Closed cewong2 closed 9 months ago

cewong2 commented 9 months ago

So I added way too many links than I had space for, so with the absence of a pause button (which is unfeasible in a Python script I think, as this isn't a GUI) I did a break command because I was running out of space and needed to clean that up. Upon rerunning the command for good measure as well, I deleted links that were already completed to make the scraping faster (I though that setting 'Ignore_Cache: false' would make that faster, but it performs the scrape every time).

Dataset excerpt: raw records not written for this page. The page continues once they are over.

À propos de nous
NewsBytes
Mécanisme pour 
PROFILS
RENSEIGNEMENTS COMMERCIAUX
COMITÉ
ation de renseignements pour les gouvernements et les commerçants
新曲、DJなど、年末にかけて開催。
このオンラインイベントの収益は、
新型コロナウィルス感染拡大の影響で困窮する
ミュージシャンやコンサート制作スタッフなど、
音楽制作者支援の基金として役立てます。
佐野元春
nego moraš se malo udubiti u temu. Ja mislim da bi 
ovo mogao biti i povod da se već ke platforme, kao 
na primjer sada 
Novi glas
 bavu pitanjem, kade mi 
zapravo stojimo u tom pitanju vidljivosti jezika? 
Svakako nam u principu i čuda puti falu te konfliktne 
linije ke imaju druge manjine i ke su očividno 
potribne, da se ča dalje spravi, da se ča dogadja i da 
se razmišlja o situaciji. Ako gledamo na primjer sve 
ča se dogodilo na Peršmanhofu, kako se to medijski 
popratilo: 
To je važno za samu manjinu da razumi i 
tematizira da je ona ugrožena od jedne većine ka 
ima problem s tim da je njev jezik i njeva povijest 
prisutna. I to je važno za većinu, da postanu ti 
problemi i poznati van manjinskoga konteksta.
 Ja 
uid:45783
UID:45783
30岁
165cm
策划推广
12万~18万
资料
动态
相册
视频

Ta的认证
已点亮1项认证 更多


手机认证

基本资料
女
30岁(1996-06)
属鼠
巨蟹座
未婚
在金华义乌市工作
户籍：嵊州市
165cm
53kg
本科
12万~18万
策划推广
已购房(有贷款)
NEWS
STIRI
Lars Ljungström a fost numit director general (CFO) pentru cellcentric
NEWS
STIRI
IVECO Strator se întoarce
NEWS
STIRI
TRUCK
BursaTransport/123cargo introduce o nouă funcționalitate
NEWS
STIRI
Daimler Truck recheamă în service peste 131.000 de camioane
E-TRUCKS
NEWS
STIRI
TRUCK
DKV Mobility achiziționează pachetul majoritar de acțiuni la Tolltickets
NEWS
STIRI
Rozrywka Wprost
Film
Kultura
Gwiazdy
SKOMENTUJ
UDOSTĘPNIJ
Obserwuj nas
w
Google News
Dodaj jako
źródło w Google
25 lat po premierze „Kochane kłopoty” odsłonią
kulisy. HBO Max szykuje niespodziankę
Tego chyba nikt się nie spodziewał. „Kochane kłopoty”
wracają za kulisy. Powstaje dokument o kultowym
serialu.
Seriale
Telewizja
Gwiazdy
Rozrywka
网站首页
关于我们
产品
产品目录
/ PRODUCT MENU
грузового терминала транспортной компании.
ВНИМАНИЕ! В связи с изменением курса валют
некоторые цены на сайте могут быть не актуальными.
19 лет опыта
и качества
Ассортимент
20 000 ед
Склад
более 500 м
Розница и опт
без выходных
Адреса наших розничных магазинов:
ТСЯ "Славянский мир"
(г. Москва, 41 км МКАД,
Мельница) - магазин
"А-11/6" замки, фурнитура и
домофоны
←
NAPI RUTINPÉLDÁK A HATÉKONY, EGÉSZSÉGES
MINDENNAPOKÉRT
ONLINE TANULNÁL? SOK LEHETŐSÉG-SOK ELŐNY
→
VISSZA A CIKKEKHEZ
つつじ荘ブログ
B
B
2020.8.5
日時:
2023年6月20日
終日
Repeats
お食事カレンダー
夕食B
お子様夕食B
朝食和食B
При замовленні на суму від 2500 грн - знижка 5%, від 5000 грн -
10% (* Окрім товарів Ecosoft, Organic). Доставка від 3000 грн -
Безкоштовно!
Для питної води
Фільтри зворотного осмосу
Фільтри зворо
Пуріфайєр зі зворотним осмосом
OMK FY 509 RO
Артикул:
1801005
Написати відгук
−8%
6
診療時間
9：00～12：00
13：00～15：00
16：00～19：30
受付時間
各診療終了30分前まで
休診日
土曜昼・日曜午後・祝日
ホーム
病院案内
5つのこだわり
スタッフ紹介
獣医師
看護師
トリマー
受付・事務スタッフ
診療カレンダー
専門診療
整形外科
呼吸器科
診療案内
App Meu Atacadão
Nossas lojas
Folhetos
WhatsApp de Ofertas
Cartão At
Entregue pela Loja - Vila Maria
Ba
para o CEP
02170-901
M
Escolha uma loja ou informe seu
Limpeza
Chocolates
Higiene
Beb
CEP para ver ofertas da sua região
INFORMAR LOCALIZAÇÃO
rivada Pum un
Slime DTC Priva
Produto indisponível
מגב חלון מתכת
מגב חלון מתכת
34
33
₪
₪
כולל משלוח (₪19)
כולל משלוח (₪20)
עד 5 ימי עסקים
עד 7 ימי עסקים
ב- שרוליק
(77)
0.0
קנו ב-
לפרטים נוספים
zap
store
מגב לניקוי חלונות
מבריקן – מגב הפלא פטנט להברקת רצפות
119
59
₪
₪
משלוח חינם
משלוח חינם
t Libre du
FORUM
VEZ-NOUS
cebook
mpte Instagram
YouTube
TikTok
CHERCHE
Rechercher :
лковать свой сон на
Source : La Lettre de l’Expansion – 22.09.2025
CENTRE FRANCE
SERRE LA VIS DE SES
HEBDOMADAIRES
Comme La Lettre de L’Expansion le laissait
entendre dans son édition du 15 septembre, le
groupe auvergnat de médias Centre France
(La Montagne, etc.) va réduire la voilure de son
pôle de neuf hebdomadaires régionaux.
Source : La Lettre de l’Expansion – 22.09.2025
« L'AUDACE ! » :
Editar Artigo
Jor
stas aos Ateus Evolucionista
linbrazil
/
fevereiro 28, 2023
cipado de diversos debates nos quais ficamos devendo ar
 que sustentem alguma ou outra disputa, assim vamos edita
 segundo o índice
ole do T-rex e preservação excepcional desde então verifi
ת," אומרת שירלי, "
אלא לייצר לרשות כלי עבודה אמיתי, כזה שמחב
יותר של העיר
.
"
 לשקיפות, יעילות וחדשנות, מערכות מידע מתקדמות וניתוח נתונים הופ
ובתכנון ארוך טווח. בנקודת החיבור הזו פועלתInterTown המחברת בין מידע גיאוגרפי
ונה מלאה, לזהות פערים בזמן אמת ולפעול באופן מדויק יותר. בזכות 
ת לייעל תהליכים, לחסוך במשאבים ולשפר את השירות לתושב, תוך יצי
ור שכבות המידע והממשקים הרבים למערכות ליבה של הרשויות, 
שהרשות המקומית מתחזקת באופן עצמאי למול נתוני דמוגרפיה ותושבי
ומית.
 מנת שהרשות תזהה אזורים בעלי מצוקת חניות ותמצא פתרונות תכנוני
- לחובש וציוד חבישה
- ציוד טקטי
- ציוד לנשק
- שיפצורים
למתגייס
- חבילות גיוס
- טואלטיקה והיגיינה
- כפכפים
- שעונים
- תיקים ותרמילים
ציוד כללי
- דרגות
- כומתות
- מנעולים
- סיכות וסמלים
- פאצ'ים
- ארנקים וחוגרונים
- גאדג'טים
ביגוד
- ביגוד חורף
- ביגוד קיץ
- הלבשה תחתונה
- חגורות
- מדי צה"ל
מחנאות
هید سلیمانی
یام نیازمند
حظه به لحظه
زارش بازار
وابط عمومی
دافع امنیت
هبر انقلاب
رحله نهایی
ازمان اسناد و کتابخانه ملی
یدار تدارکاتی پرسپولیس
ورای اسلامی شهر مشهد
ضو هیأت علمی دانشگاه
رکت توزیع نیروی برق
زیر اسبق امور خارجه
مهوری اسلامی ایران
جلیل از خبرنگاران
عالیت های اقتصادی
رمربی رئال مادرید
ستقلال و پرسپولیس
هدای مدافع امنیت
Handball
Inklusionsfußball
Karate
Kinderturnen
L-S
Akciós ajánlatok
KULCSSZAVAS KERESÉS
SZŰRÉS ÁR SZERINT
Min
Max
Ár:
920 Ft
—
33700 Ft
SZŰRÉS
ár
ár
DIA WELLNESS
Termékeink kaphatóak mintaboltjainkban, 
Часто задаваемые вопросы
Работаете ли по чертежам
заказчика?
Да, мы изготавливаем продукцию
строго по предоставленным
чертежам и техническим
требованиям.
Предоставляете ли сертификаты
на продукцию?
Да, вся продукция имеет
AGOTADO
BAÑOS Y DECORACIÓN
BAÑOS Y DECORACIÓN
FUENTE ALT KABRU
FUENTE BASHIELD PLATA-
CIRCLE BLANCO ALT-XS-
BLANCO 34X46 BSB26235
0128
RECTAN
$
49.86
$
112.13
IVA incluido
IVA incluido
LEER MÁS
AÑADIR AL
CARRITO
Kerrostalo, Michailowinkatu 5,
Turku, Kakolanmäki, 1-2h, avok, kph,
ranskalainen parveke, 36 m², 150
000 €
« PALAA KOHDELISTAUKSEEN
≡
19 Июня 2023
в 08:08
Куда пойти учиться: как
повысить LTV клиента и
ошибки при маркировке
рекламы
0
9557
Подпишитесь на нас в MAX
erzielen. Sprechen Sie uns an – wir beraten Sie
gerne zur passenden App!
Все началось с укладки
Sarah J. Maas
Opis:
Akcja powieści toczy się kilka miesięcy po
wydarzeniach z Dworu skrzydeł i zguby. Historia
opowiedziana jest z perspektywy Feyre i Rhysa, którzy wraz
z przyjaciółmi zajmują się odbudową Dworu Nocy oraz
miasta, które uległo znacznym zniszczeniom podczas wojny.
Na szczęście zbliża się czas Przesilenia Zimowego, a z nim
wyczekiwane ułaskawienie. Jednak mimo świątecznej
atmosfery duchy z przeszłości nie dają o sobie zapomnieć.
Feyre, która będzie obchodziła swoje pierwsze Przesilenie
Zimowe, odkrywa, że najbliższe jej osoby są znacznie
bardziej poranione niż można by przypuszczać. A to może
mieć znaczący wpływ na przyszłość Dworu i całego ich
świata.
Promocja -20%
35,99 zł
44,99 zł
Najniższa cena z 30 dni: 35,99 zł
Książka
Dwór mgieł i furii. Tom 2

So at this point, CDL has processed maybe 1/5 of my download URL list. I sent a break command because I ran out of space, deleted known completed links, and freed up space. When I ran CDL again, it skipped all the remaining downloads. I tried this with various combinations in the config, altering 'ignore_history' and 'skip_download_mark_completed' if either is set to true, it will just skip all the remaining links even though it never processed the actual download. So for at the least the 'skip_download_mark_completed' it's marking everything as downloaded even though it didn't actually download the file. It even ignored the ".part" file in the directory and skipped it still and I can't actually resume my URL list. If I set both to false, it will just download everything again skipping only existing files (which is the correct behavior from what I can tell).

TLDR; It seems regardless if CDL has actually processed a download for a link, it is marking the file as downloaded if it has been scraped before.

This was with host gofile.io

Jules-WinnfieldX commented 9 months ago

'skip_download_mark_completed' does exactly that, it skips the download and marks the file as downloaded in the DB.

'ignore_history' will download everything you give the program regardless of whether it's been completed in the past or not.

The cache (you mention ignore_cache) is only used for coomer/kemono and will speed up the program on subsequent runs of those links when it remains false.

I'd recommend you look through the wiki.